I don’t think that any section REQUIRES that action. The three members of the board voted unanimously that they had enough information to act and then to adjourn.
Here’s one audience member’s account of the proceeding. While I can’t confirm its accuracy, it does lay out a logical flow of events from an eyewitness perspective.
“I called the SoS office early to confirm date and location; the gentleman gave me that info and then started to lecture (the meeting is open to the public, but we are not anticipating that the public will be able to speak ). I reassured him that I knew how to behave, but it sounded like they were anticipating trouble.
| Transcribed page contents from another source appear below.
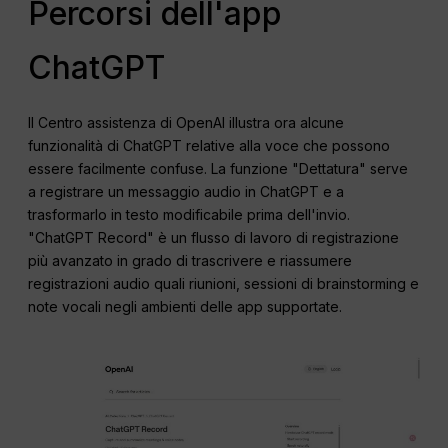
Percorsi dell'app
ChatGPT
Il Centro assistenza di OpenAI illustra ora alcune
funzionalità di ChatGPT relative alla voce che possono
essere facilmente confuse. La funzione "Dettatura" serve
a registrare un messaggio audio in ChatGPT e a
trasformarlo in testo modificabile prima dell'invio.
"ChatGPT Record" è un flusso di lavoro di registrazione
più avanzato in grado di trascrivere e riassumere
registrazioni audio quali riunioni, sessioni di brainstorming e
note vocali negli ambienti delle app supportate.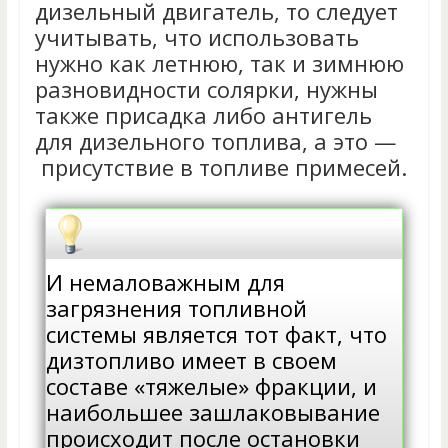
дизельный двигатель, то следует
учитывать, что использовать
нужно как летнюю, так и зимнюю
разновидности солярки, нужны
также присадка либо антигель
для дизельного топлива, а это —
присутствие в топливе примесей.
И немаловажным для
загрязнения топливной
системы является тот факт, что
дизтопливо имеет в своем
составе «тяжелые» фракции, и
наибольшее зашлаковывание
происходит после остановки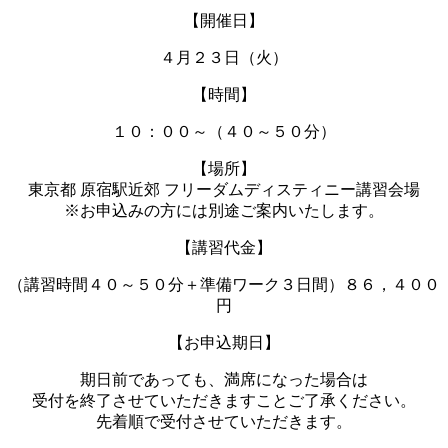
【開催日】
４月２３日（火）
【時間】
１０：００～（４０～５０分）
【場所】
東京都 原宿駅近郊 フリーダムディスティニー講習会場
※お申込みの方には別途ご案内いたします。
【講習代金】
（講習時間４０～５０分＋準備ワーク３日間）８６，４００
円
【お申込期日】
期日前であっても、満席になった場合は
受付を終了させていただきますことご了承ください。
先着順で受付させていただきます。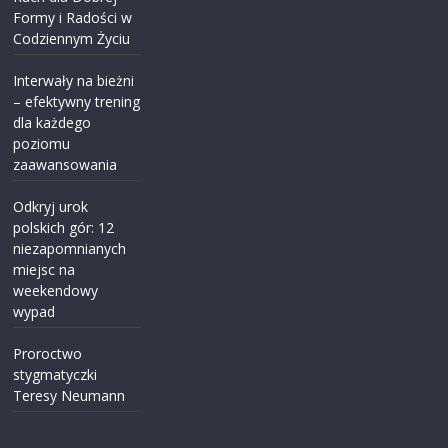
Formy i Radości w
Codziennym Życiu
Interwały na bieżni
– efektywny trening
dla każdego
poziomu
zaawansowania
Odkryj urok
polskich gór: 12
niezapomnianych
miejsc na
weekendowy
wypad
Proroctwo
stygmatyczki
Teresy Neumann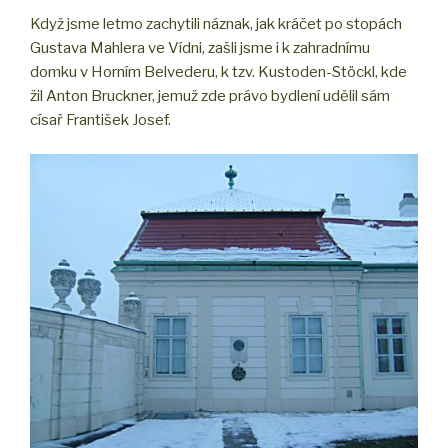
Když jsme letmo zachytili náznak, jak kráčet po stopách
Gustava Mahlera ve Vídni, zašli jsme i k zahradnímu
domku v Horním Belvederu, k tzv. Kustoden-Stöckl, kde
žil Anton Bruckner, jemuž zde právo bydlení udělil sám
císař František Josef.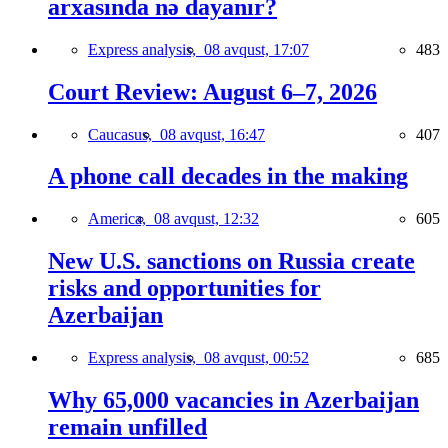
arxasında nə dayanır?
Express analysis,
08 avqust, 17:07
483
Court Review: August 6–7, 2026
Caucasus,
08 avqust, 16:47
407
A phone call decades in the making
America,
08 avqust, 12:32
605
New U.S. sanctions on Russia create
risks and opportunities for
Azerbaijan
Express analysis,
08 avqust, 00:52
685
Why 65,000 vacancies in Azerbaijan
remain unfilled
The venue was the same as Thursday. At 9:30, a handful of protesters were outside Memorial Hall; three had signs (Occupy the Hood, Happy Birthday Occupy, Kris and Jee, stop the ish stop hating) and the remainder were mostly wearing Obama/Biden tees or hats. The setup in the auditorium was pretty much the same except no witness table at all. At 9:45 there were only a couple of cameramen talking about how few people and press had arrived, plus maybe two others already in their seats, but others started trickling in, and there were eventually 35-40 in the audience. Some I recognized as staffers, some reporters, some in Obama/Biden garb; there were none who appeared to be Taitz supporters, and Montgomery was NOT there.
Taitz entered at 9:56 and went straight to the front to introduce herself. John Campbell of the Atty Genl’s office asked her if she was admitted in Kansas; she said something about trying to get herself in, and she would be a witness [sorry, I didn’t catch everything here]. Campbell said, No, no, no, there are rules. They briefly discussed, and she went over to introduce herself to Kobach before taking a seat front and center.
Kobach called meeting to order at 9:59, introducing Mark Dugan as stand-in for the Lt Governor and Campbell as stand-in for the Atty Genl. He briefly recounted Thursdays meeting and what the motion there had been. After that meeting, staff contacted Hawaii, Arizona, and the federal court in Mississippi as requested, and all three responded.
Dugan then moved that the responsive documents be admitted into evidence, the objection was overruled, and the meeting adjourned. Kobach seemed taken aback, and wanted to read something into record first. Brief discussion of whether they needed separate motions for each point. Taitz requested to speak. She was ignored, and Kobach read from paragraph 3 of Hawaii’s response: the information on the COLB posted at whitehouse.gov matched the records on file in Honolulu. Taitz requested to speak. She was ignored, and Kobach recounted that Montgomery had notified their office at 1:02 pm Friday that he was withdrawing his objection effective immediately. Therefore, at this point the board was without jurisdiction. Dugan asked if they needed to formally accept his withdrawal; Kobach said no, theyd never done that before. Taitz requested to speak. She was allowed, but just as she started Dugan interrupted to ask if this was in order, and Campbell called point of order. Kobach did allow her to speak: this was matter of national security, forged documents, shed submitted additional evidence already, Montgomery had withdrawn under duress so that made it invalid. Kobach said the board had no authority to allow others to continue a withdrawn objection. There were multiple rounds of the two of them talking over top of each other: Taitz said the board had 10 days to consider qualifications, Obama using stolen SSN, Connecticut, forged selective service. Kobach repeated the board didnt have jurisdiction, there were 3 days, not ten, and those days were up on 9/11. If Orly had wanted to, she could have filed her own objection, even as out-of-state resident, but she didnt do so. She demanded he read the statute 25-208; a staffer eventually read it, noting that Obamas filing was not a petition or declaration, and this wasnt a state office, so the statute didnt apply. Kobach repeated she could have filed, and if she had the board would have listened, but she didnt. Her objection was not timely now. Taitz repeated about withdrawal under duress; Kobach said nobody had provided the board evidence of duress; Taitz was free to pursue this in court. The board had been very gracious in allowing her to speak, but they had no jurisdiction and no statutory authority to accept a new objection. On 2nd by Campbell, the motion to enter the Hawaiian documents and adjourn the meeting carried, and it was over at 10:10.”
Here is the transcript.
SoS Kobach didn’t buy the two citizen parent theory. SoS Kobach told Montgomery that he had misread the Minor decision and that there are only two types of citizens born and naturalized (no 14th amendment citizen). Kobach is a Constitutional Law Professor and an expert in immigration law (he drafted both the Arizona and Alabama immigration laws). He wanted to contact Hawaii to get Kansas their very own verification. Which he did get.
IMO, Montgomery bailed because he knew he was going to lose and he didn’t want an adverse ruling on the record. Especially from someone with Kris Kobach’s credentials.
... Kobach recounted that Montgomery had notified their office at 1:02 pm Friday that he was withdrawing his objection effective immediately. Therefore, at this point the board was without jurisdiction.